Hamlet - 26ª referência

Freud, Sigmund (1996ii). A questão da análise leiga. In Edição Standard Brasileira das Obras Psicológicas Completas de Sigmund Freud vol. XX. Rio de Janeiro: Imago. (Obra original publicada em 1926).

A citação encontra-se em “A questão da análise leiga” (1926), página 182. No trecho, Freud explica a uma Pessoa Imparcial no que consiste o método psicanalítico, ressaltando a centralidade da palavra.

Durante essa indagação sobre os sintomas dos neuróticos, a Pessoa Imparcial, que imagino estar presente, vem mostrando sinais de impaciência. Nesse ponto, contudo, ela se torna atenta e interessada. ‘Então agora’, diz ela ‘saberemos o que o analista faz com o paciente a quem o médico foi incapaz de ajudar’.

Nada acontece entre eles, salvo que conversam entre si. O analista não faz uso de qualquer instrumento - nem mesmo para examinar o paciente - nem receita quaisquer remédios. Se mesmo for possível, deixa até o paciente em seu ambiente e no seu modo de vida habitual durante o tratamento. Essa não é uma condição necessária, naturalmente, e talvez nem sempre seja praticável. O analista concorda em fixar um horário com o paciente, faz com que ele fale, ouve o que ele diz, por sua vez conversa com ele e faz com que ele ouça As feições da Pessoa Imparcial agora revelam sinais de alívio e relaxamento inegáveis, mas também traem claramente certo desprezo. É como se ela estivesse pensando: ‘Nada mais do que isto? Palavras, palavras, palavras, como diz o príncipe Hamlet.’ E sem dúvida ela também está pensando na fala zombeteira de Mefistófeles sobre com que conforto se pode ir passando com palavras [1] - versos que nenhum alemão jamais esquecerá.

‘Assim é uma espécie de mágica’, comenta ela: ‘O senhor fala e dissipa seus males.’ Isto mesmo. Seria mágica se surtisse efeito um pouco mais rapidamente. Um atributo essencial de um mágico é a rapidez - poder-se-ia dizer a subitaneidade - do sucesso. Mas os tratamentos analíticos levam meses e mesmo anos: mágica tão lenta perde seu caráter miraculoso. E incidentalmente não desprezemos a palavra.
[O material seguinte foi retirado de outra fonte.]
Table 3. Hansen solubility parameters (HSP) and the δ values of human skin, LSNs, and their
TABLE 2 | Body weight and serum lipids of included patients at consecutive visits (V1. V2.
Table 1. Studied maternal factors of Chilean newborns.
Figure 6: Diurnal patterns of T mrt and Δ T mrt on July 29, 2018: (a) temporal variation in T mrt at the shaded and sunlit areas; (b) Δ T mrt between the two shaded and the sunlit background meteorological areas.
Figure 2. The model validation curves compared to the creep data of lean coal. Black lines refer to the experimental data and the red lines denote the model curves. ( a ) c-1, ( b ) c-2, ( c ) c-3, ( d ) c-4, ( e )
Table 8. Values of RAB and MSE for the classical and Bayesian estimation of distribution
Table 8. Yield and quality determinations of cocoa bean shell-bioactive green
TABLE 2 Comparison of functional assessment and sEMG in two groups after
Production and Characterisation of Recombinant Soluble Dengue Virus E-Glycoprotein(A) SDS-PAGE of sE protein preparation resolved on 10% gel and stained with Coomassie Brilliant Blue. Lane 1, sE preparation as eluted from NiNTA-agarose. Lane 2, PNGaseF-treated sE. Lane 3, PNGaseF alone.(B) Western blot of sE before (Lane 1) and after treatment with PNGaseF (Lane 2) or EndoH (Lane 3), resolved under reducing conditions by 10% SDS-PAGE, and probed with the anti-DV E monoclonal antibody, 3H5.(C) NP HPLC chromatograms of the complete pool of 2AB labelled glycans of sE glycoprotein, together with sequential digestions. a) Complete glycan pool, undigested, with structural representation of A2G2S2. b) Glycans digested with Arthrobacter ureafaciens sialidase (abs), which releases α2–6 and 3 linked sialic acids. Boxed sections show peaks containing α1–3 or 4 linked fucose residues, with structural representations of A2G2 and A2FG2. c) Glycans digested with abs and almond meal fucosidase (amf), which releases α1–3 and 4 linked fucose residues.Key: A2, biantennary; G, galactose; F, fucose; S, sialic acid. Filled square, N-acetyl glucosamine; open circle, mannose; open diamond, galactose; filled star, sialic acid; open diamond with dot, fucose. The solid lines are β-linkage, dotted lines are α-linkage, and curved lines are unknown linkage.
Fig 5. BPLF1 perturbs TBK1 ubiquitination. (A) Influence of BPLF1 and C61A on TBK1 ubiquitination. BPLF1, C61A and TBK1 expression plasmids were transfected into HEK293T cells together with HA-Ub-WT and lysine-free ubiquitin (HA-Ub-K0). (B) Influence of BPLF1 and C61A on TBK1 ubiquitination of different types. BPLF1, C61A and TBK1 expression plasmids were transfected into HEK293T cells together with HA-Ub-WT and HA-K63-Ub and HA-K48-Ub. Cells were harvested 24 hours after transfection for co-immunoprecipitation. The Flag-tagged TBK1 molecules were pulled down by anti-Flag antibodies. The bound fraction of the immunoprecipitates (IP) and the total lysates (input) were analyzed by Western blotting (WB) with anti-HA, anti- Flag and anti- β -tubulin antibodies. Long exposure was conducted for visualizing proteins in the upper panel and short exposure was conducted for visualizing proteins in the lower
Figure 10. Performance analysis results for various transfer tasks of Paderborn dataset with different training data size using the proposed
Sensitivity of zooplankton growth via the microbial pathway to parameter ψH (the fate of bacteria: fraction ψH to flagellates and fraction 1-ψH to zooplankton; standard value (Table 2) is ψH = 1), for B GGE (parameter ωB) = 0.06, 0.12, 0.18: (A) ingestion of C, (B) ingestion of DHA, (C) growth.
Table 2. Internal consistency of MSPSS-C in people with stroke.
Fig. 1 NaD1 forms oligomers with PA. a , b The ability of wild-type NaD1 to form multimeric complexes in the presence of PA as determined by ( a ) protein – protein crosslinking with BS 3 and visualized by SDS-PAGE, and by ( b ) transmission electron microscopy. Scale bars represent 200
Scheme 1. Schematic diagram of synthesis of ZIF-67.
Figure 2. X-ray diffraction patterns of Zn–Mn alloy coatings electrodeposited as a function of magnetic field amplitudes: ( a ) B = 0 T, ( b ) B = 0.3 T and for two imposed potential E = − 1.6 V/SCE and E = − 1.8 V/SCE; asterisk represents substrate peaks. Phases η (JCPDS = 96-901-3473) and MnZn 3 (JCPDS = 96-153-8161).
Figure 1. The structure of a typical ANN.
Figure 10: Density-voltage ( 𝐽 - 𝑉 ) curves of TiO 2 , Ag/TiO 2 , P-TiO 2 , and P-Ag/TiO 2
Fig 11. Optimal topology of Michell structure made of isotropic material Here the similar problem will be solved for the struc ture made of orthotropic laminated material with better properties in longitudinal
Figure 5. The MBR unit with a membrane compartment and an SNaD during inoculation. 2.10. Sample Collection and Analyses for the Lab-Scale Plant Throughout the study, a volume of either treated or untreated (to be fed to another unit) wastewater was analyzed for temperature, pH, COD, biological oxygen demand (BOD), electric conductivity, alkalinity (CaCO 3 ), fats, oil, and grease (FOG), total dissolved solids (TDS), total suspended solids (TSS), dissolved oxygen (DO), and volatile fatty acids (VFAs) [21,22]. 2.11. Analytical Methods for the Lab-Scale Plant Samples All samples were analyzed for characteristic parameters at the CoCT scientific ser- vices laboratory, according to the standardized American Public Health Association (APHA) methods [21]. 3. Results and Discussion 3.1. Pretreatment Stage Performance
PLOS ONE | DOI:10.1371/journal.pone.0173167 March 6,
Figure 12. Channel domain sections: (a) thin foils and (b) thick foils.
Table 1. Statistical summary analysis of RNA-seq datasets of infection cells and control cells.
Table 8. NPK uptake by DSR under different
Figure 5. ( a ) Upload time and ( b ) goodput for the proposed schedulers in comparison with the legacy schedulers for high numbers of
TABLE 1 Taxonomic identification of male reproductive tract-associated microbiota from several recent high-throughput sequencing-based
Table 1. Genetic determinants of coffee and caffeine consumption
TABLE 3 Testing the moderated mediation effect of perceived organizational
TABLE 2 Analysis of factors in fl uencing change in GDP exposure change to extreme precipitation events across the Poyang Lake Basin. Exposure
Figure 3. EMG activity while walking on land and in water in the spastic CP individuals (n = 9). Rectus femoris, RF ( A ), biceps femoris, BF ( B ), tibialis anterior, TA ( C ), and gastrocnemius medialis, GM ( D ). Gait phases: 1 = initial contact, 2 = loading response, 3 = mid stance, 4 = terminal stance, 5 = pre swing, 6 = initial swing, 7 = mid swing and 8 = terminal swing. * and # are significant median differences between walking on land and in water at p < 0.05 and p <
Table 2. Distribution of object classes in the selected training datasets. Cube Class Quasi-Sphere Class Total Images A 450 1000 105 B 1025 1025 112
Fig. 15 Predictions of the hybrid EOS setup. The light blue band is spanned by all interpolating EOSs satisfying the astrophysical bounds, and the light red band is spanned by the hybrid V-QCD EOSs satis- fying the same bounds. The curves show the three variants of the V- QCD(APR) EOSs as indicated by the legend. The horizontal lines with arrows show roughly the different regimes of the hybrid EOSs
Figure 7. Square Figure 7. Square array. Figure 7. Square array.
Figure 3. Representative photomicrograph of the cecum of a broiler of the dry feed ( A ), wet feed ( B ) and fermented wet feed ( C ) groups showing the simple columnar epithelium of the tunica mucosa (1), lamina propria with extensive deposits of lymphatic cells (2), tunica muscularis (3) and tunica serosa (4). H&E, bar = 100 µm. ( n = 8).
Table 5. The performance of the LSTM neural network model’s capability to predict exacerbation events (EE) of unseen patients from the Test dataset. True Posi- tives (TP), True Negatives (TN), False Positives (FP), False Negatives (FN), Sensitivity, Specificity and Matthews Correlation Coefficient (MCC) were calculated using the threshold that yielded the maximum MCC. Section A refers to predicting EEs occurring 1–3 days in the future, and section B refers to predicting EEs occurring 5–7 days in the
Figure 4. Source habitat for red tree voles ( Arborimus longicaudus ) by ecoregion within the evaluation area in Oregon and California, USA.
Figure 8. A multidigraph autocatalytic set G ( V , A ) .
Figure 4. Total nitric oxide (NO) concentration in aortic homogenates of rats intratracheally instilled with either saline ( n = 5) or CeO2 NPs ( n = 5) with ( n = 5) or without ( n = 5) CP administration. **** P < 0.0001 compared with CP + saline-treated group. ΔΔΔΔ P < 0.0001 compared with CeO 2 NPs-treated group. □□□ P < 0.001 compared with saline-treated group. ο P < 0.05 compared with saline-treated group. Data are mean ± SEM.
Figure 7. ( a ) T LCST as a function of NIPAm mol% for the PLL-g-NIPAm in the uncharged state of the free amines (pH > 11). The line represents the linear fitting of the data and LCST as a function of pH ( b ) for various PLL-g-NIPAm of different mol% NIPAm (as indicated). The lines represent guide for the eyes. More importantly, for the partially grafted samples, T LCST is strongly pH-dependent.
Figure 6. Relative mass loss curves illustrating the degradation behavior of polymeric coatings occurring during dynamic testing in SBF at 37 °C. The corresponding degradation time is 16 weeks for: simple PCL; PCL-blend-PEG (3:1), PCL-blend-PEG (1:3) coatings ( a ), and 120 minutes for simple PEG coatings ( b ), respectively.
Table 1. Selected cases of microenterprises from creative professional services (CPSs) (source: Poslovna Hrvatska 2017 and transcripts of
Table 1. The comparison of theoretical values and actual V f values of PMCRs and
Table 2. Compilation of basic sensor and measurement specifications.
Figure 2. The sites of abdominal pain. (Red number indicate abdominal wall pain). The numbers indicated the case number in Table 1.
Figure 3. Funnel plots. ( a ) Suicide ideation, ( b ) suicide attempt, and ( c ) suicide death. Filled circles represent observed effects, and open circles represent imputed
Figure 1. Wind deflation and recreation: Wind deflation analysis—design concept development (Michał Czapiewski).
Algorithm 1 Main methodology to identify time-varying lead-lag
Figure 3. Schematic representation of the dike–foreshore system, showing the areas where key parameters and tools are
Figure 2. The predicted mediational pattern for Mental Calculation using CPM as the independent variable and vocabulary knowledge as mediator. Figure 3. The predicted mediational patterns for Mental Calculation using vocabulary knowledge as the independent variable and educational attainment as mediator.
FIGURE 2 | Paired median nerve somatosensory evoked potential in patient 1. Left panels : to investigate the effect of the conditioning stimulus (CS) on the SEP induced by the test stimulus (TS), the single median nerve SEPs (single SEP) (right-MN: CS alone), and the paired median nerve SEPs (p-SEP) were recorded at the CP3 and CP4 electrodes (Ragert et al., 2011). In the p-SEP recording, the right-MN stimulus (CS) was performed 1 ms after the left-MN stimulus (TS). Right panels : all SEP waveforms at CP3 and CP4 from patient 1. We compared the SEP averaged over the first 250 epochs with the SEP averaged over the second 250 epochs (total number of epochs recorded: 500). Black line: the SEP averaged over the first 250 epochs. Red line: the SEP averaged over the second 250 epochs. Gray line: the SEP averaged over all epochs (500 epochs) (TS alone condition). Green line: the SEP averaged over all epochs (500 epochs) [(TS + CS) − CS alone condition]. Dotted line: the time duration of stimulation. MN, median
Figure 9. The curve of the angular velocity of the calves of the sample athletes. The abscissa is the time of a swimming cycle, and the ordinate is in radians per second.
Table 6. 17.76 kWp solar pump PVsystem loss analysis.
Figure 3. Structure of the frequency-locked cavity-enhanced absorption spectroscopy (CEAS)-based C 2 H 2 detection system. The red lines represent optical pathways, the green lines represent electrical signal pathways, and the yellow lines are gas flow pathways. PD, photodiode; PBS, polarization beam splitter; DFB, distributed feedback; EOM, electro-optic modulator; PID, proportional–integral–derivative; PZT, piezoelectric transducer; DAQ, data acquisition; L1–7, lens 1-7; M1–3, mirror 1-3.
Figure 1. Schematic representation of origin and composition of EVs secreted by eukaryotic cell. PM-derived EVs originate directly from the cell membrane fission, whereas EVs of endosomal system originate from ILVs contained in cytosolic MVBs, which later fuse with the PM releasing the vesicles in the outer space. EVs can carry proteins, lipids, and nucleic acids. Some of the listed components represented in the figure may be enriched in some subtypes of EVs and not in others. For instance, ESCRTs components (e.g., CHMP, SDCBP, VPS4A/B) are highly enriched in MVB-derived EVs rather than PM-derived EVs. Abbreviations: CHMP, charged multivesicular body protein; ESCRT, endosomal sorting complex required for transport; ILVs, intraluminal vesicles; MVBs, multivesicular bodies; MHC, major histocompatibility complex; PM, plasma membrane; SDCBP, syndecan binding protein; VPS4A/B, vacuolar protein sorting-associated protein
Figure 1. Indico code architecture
Afinal de contas, ela é um instrumento poderoso; é o meio pelo qual transmitimos nossos sentimentos a outros, nosso método de influenciar outras pessoas. As palavras podem fazer um bem indizível e causar terríveis feridas. Sem dúvida ‘no começo foi a ação’ [2] e a palavra veio depois; em certas circunstâncias ela significou um progresso da civilização quando os atos foram amaciados em palavras. Mas originalmente a palavra foi magia - um ato mágico; e conservou muito de seu antigo poder” (Freud, 1996ii, p. 182).

Nota de rodapé 1: [Na cena com o estudante em Fausto, Parte I, cena 4] Nota de rodapé 2: [‘Im Anfang war die Tat’ (Goethe, Fausto, Parte I, cena 3). Freud concluiu seu Totem e Tabu (1912-13) com essa mesma citação.]